The pattern is consistent across all four steps. The agents propose; humans dispose. The agents do the throughput-bound work — enumerating, classifying, cross-checking — at speeds the humans cannot match. The humans do the judgement-bound work — accepting, rejecting, contextualising. Neither does the other's job.
Why we say this out loud
Three reasons.
First, our clients are entitled to know how their deliverables are produced. A dossier with agentic steps in the workflow is not lower-quality than a dossier produced entirely by humans — but it is a different production process, with different failure modes. Pretending it is the same is a category error that will eventually show up as an unpleasant surprise.

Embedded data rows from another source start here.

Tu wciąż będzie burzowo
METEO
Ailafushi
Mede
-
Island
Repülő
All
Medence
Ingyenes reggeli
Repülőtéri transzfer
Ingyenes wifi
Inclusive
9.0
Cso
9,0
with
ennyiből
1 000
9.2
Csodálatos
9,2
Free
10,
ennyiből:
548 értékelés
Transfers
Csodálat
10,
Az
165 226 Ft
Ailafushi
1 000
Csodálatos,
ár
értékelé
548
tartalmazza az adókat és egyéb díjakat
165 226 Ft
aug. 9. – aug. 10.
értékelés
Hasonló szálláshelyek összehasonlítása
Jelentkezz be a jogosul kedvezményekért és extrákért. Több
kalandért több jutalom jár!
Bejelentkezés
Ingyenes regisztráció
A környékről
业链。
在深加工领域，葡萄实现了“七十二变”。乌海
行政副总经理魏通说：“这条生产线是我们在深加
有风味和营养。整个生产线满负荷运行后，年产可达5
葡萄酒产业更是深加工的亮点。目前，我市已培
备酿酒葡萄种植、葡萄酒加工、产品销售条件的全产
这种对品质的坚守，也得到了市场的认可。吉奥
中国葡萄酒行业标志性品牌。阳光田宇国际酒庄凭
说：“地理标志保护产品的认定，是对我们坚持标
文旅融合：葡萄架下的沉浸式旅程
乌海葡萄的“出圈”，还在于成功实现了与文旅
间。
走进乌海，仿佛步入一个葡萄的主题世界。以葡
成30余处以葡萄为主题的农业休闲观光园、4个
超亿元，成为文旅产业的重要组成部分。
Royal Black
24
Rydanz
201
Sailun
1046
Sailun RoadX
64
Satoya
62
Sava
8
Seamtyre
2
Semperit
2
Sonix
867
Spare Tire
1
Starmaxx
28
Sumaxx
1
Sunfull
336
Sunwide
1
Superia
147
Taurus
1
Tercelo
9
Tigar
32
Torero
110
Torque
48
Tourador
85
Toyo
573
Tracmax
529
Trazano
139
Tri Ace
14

Second, we sell research about AI systems engineering. A consultancy that builds AI systems for clients but pretends not to use AI in its own work is making an architectural claim through the back door — that AI systems are too unreliable for serious research. We do not believe that. Our systems are reliable enough for our own research, with the discipline described above; they are also reliable enough for our clients' production deployments, with the same discipline applied. The internal practice and the external deliverable are consistent.
Third, the discipline transfers. The agents in our internal workflow are governed by the same provenance-first framework we apply to human researchers and to client agent systems. The framework does not care whether the entity producing an evidence row is human or model — it cares whether the row resolves to a verifiable source. That symmetry is the point. A consultancy whose internal AI use is governed by different rules than the systems it ships for clients is signalling that the rules are not really structural; they are marketing.
What the discipline actually looks like
The agents in our pipeline operate under three rules:
- No agent commits anything to the deliverable directly. Every agentic output is a candidate for a human review queue. The final dossier contains only items that survived review.
- Disagreements are logged. Every time a reviewer overrides an agent decision, the override is recorded with a brief reason. Periodically — currently weekly — we sample the override log to recalibrate the agents and update their prompting.
- Agent prompts are versioned alongside research. A claim produced under agent prompt v3.2 carries that version in its source row. If we later discover prompt v3.2 had a systematic bias, we can find every claim it influenced.
This is not most internal AI workflows. Most internal AI workflows have an agent step somewhere and a human at the end, with no logging in between. The deliverable looks the same; the auditability is not.
Why we will keep doing this in public
There is a comfortable position available to consultancies right now: do not use AI internally, and tell clients that your hand-crafted deliverables are superior to what AI-augmented competitors produce. There is a less comfortable position: use AI internally with discipline, say so, and let the clients judge whether the discipline produces better work than its absence.
We are taking the less comfortable position. Our deliverables are visibly produced by humans and agents in collaboration, with the agents disciplined by the same provenance framework as the humans. The result is what we are willing to be measured on. A consultancy unwilling to say what is in its workflow is a consultancy whose workflow is doing something it cannot defend.